* **Stated problem**:
Could you give the lines of all the records below as a numbered list, skipping any blank lines and leaving the pictures out?

* **Records provided**:
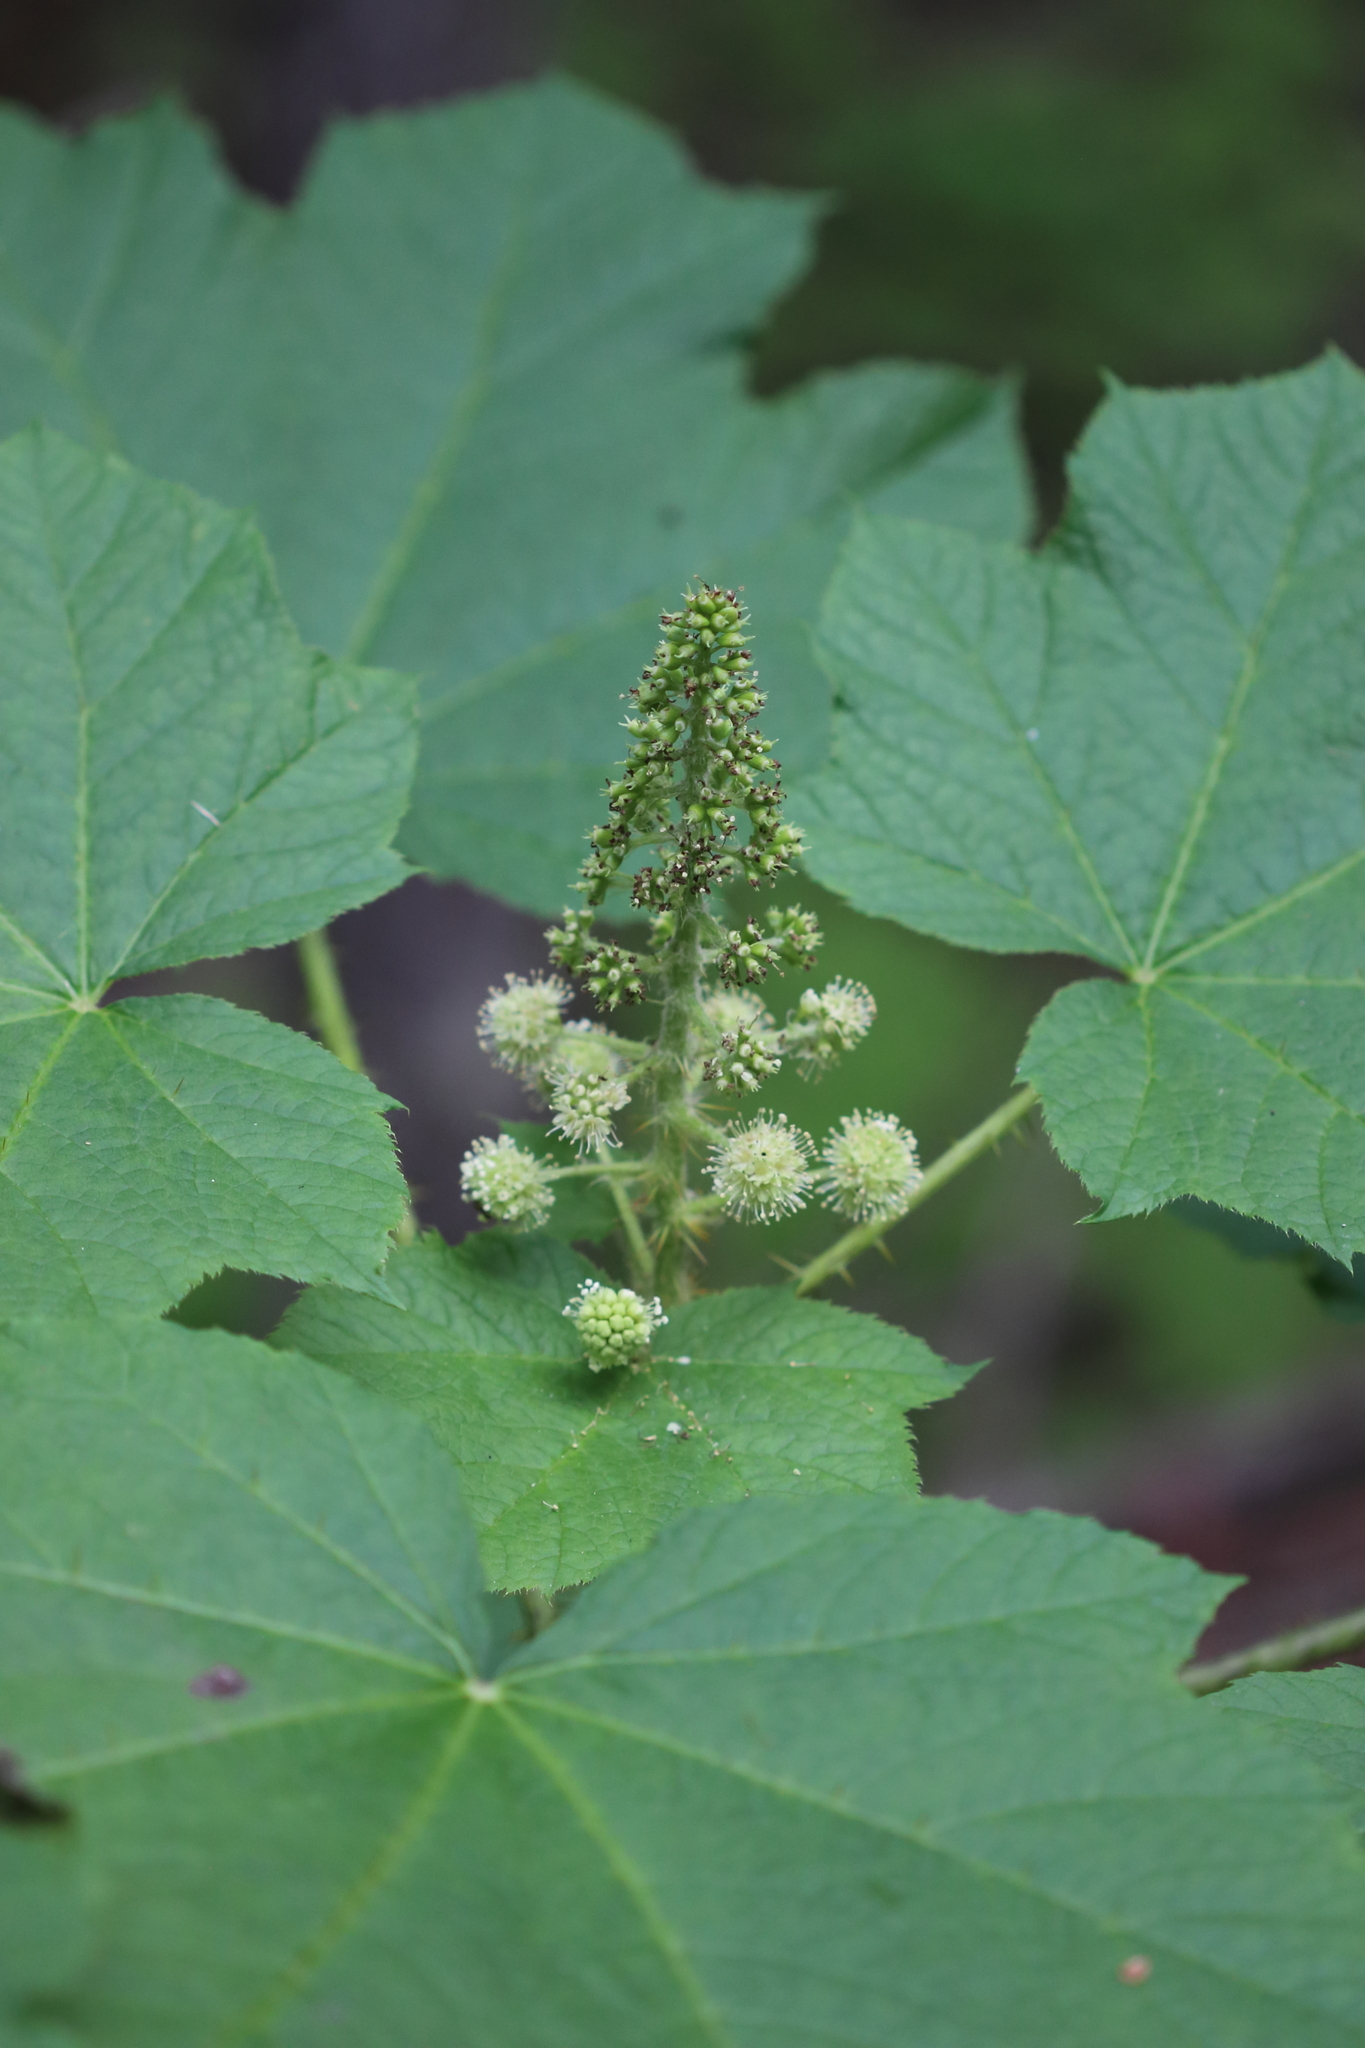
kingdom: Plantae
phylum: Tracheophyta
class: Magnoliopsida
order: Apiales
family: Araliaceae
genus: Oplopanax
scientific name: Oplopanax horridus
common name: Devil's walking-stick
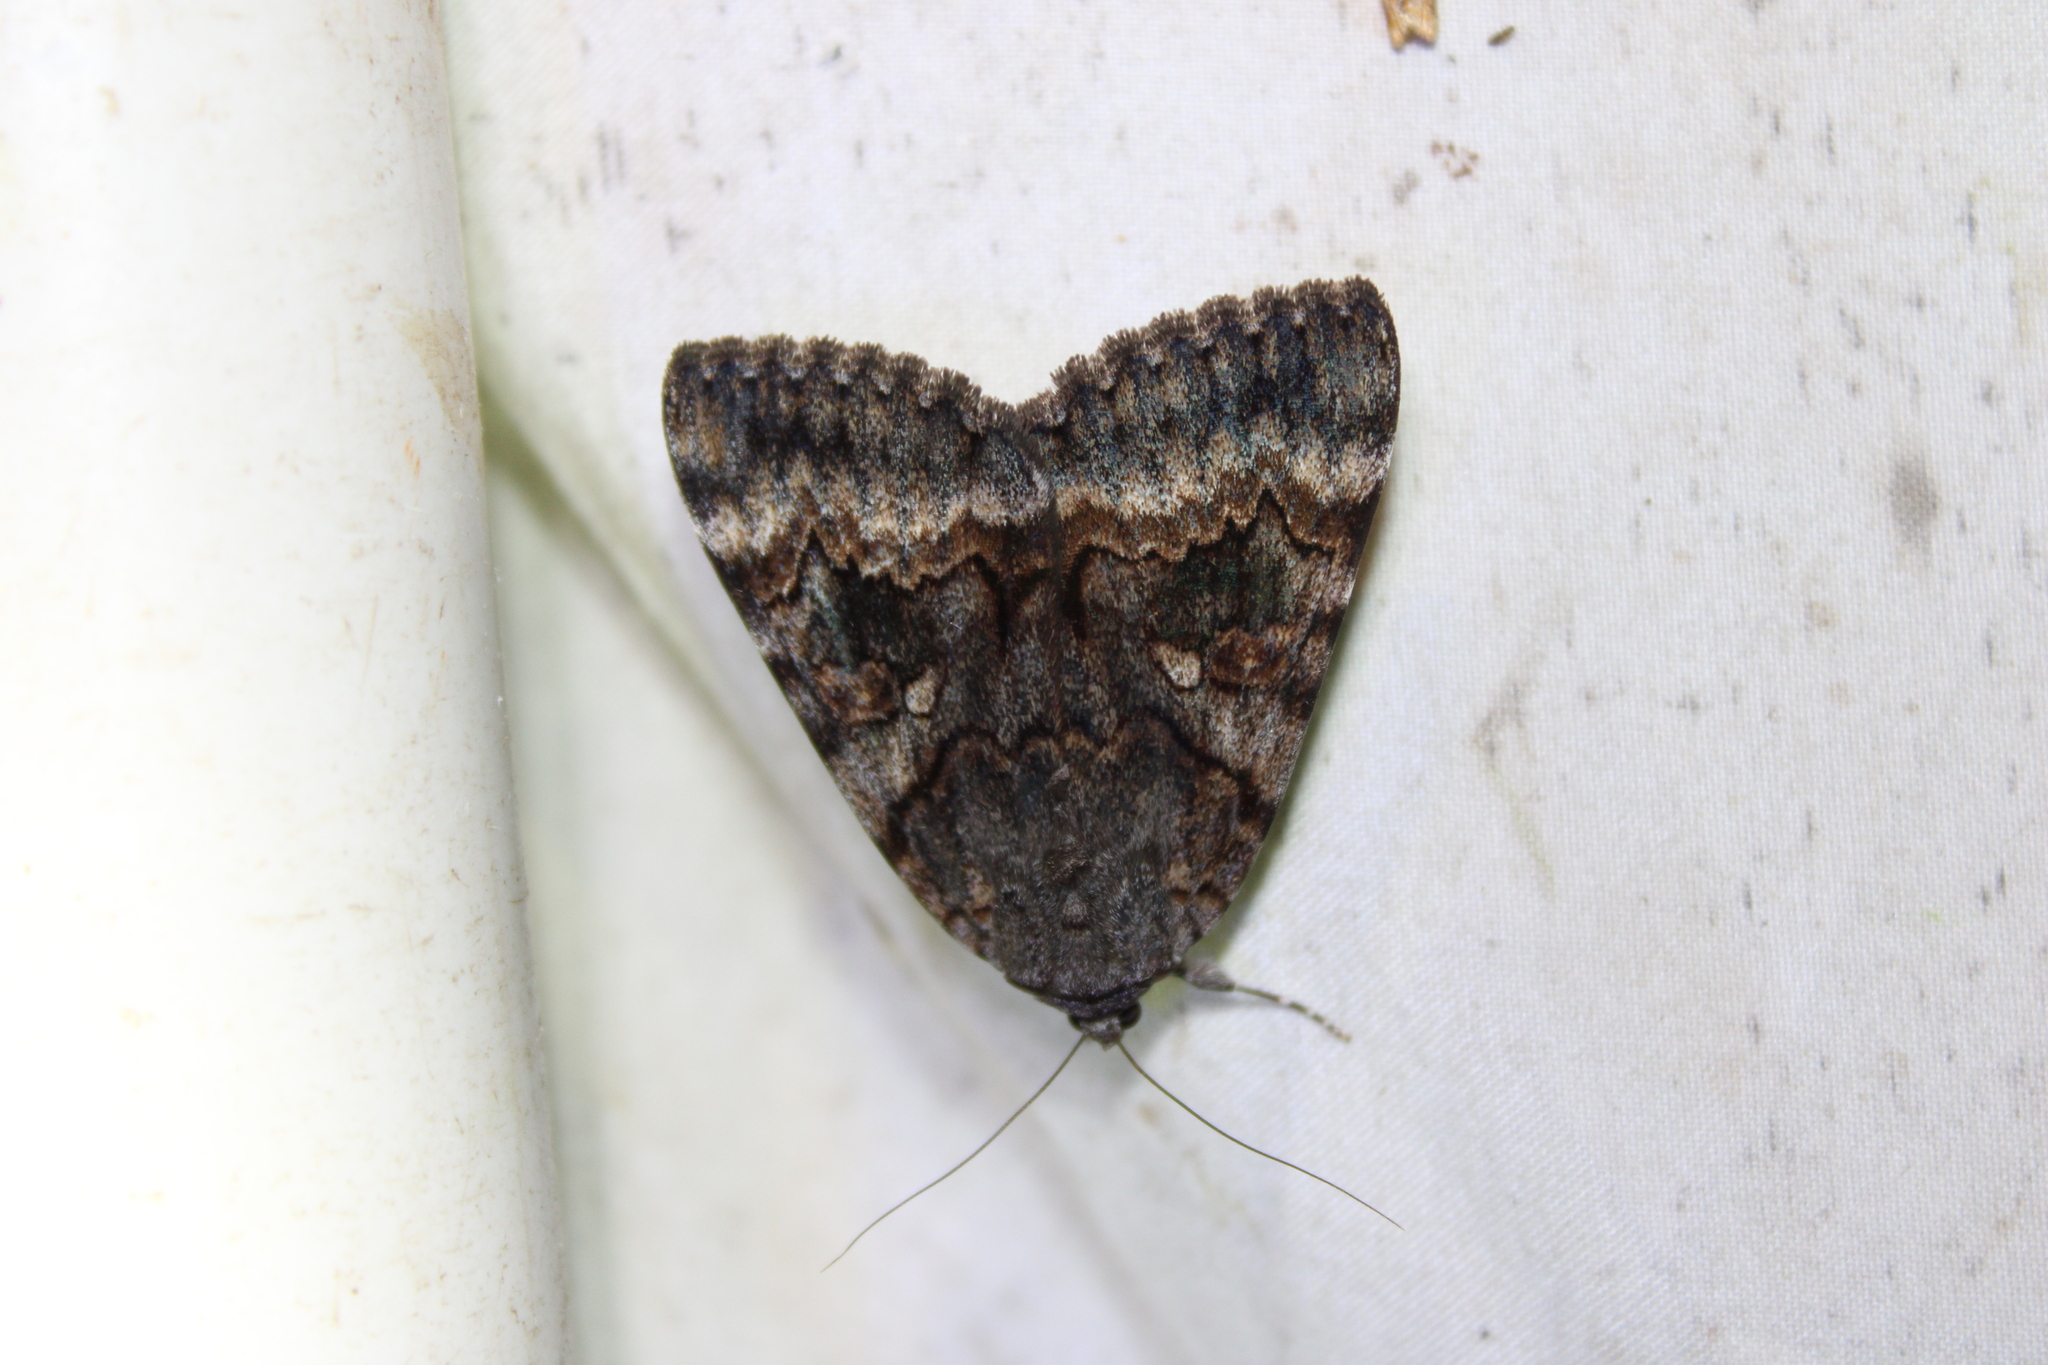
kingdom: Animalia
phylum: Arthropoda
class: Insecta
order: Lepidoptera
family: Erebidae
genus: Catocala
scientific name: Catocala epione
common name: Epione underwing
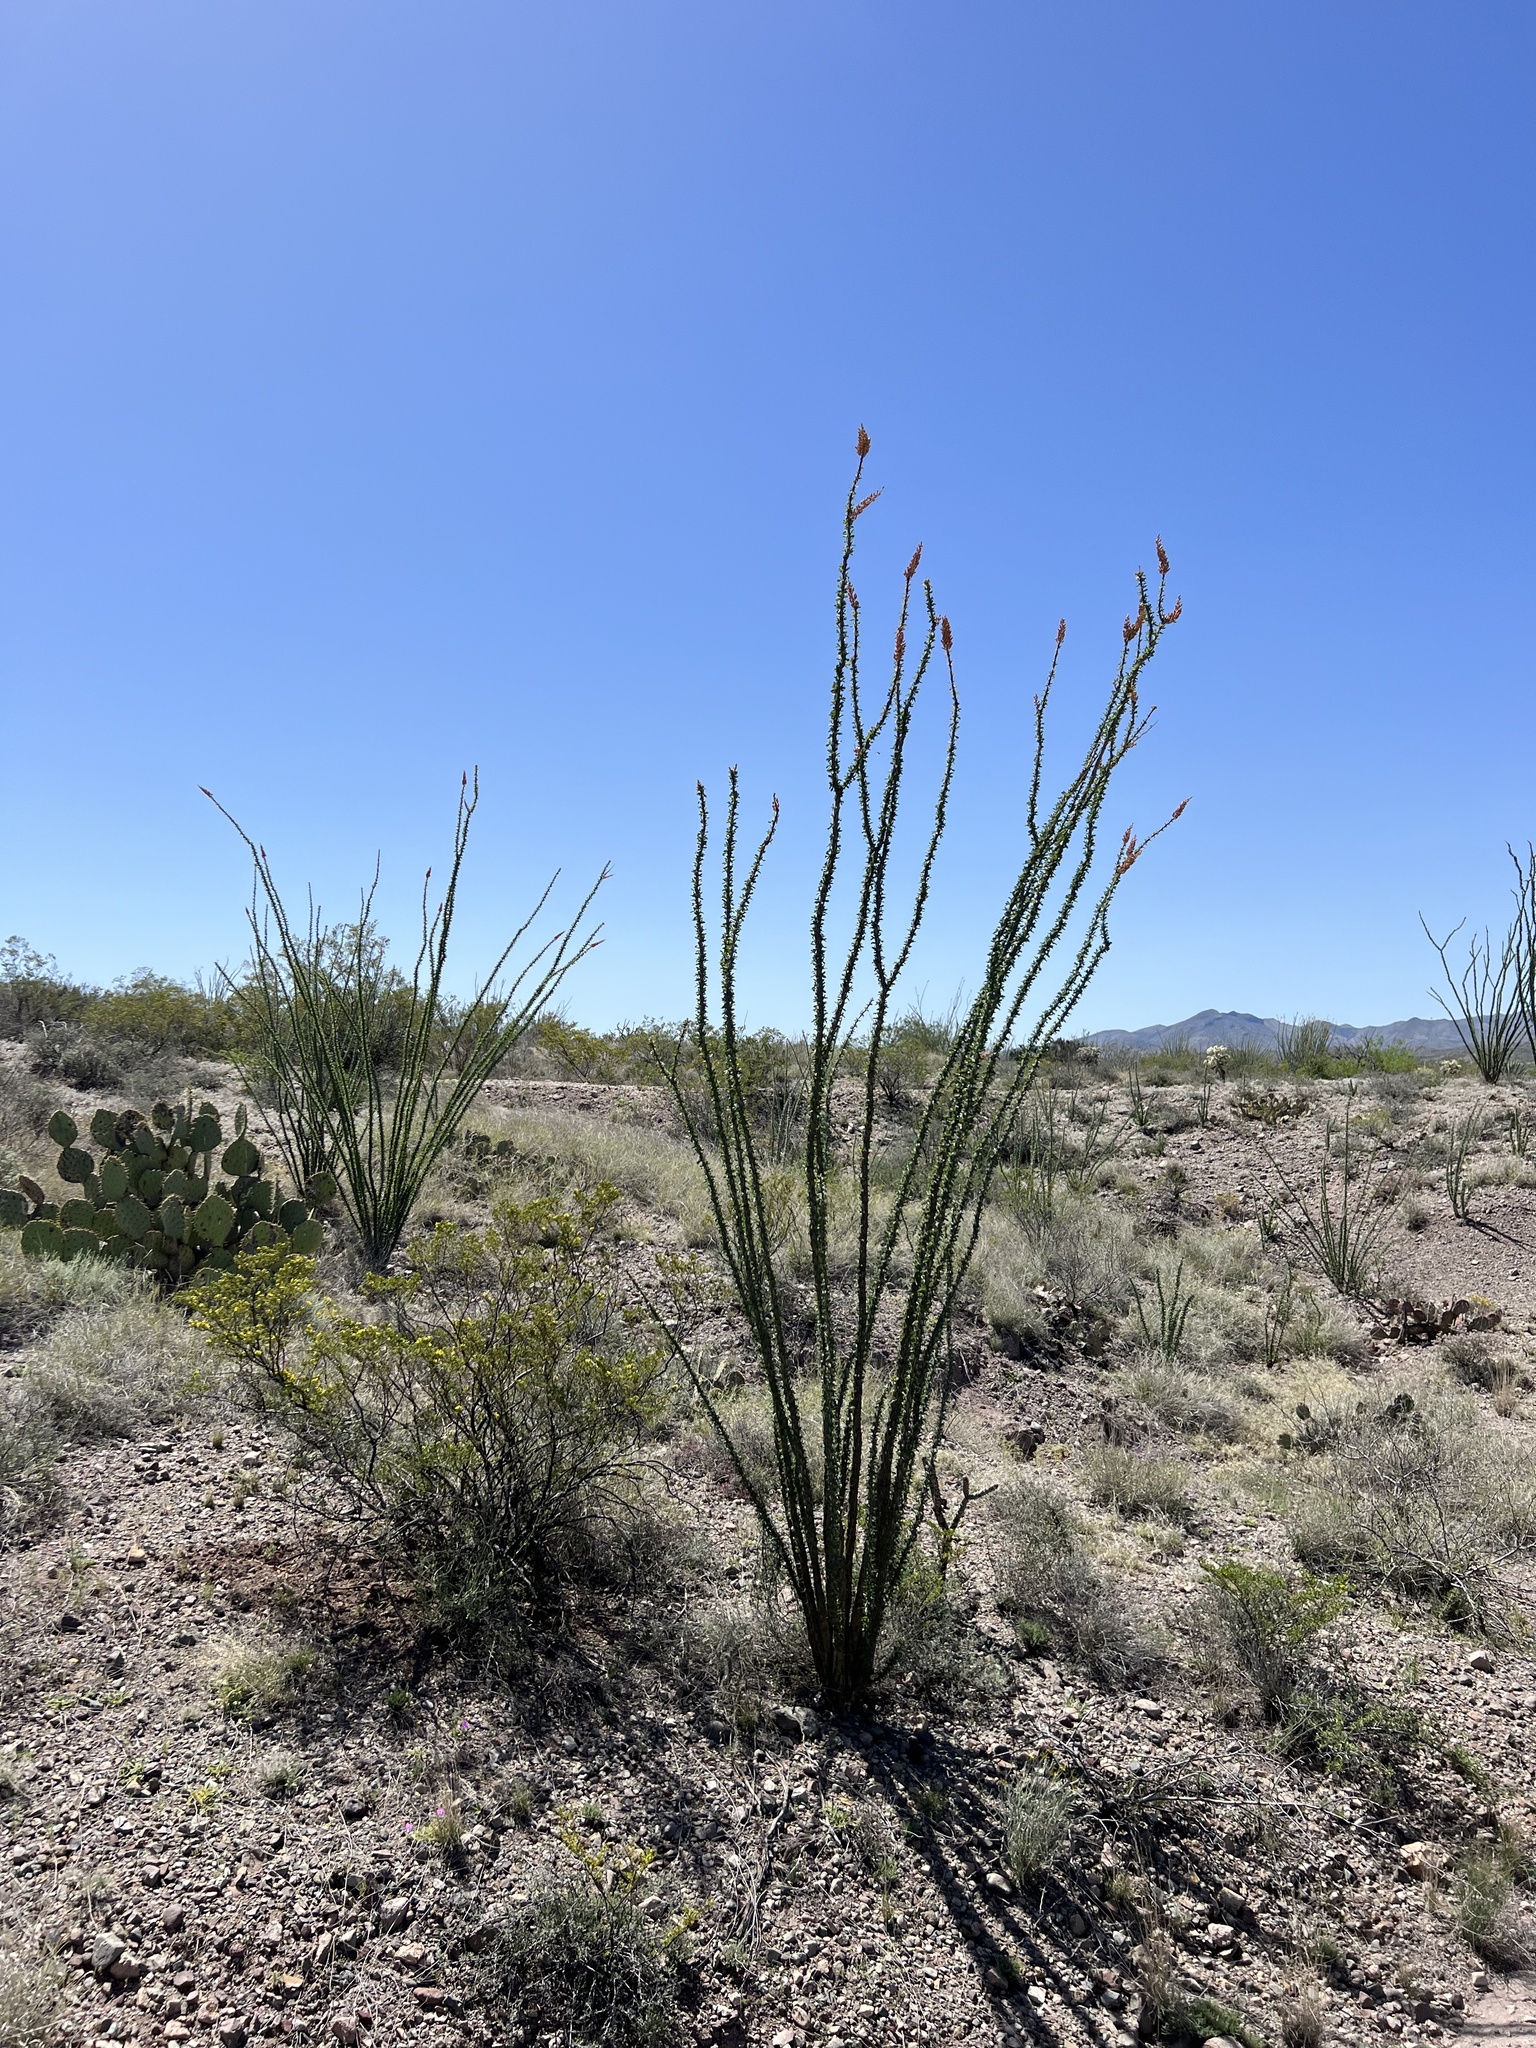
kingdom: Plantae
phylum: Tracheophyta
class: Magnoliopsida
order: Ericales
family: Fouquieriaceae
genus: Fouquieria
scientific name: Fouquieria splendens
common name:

* **Expected output**:
1. kingdom: Plantae
2. phylum: Tracheophyta
3. class: Magnoliopsida
4. order: Apiales
5. family: Araliaceae
6. genus: Oplopanax
7. scientific name: Oplopanax horridus
8. common name: Devil's walking-stick
9. kingdom: Animalia
10. phylum: Arthropoda
11. class: Insecta
12. order: Lepidoptera
13. family: Erebidae
14. genus: Catocala
15. scientific name: Catocala epione
16. common name: Epione underwing
17. kingdom: Plantae
18. phylum: Tracheophyta
19. class: Magnoliopsida
20. order: Ericales
21. family: Fouquieriaceae
22. genus: Fouquieria
23. scientific name: Fouquieria splendens
24. common name:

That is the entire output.